_SUPPLIED MATERIAL:_
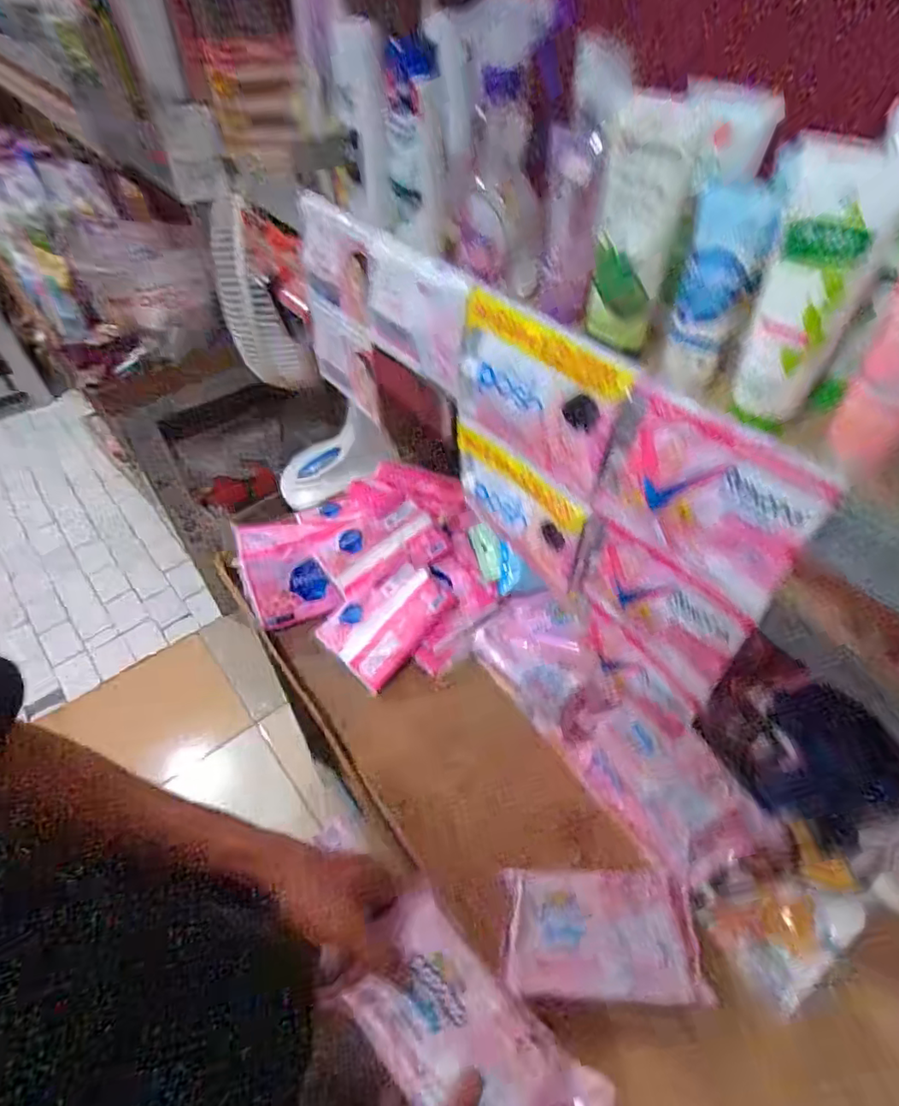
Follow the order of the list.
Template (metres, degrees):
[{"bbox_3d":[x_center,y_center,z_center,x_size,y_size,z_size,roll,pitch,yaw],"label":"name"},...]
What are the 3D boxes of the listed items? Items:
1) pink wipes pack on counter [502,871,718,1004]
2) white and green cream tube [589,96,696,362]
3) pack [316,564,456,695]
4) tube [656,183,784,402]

_TASK STATEMENT:_
Your answer must be the records above, word for word, with every picture left out.

_SOLUTION:_
Follow the order of the list.
Template (metres, degrees):
[{"bbox_3d":[x_center,y_center,z_center,x_size,y_size,z_size,roll,pitch,yaw],"label":"name"},...]
What are the 3D boxes of the listed items? Items:
1) pink wipes pack on counter [502,871,718,1004]
2) white and green cream tube [589,96,696,362]
3) pack [316,564,456,695]
4) tube [656,183,784,402]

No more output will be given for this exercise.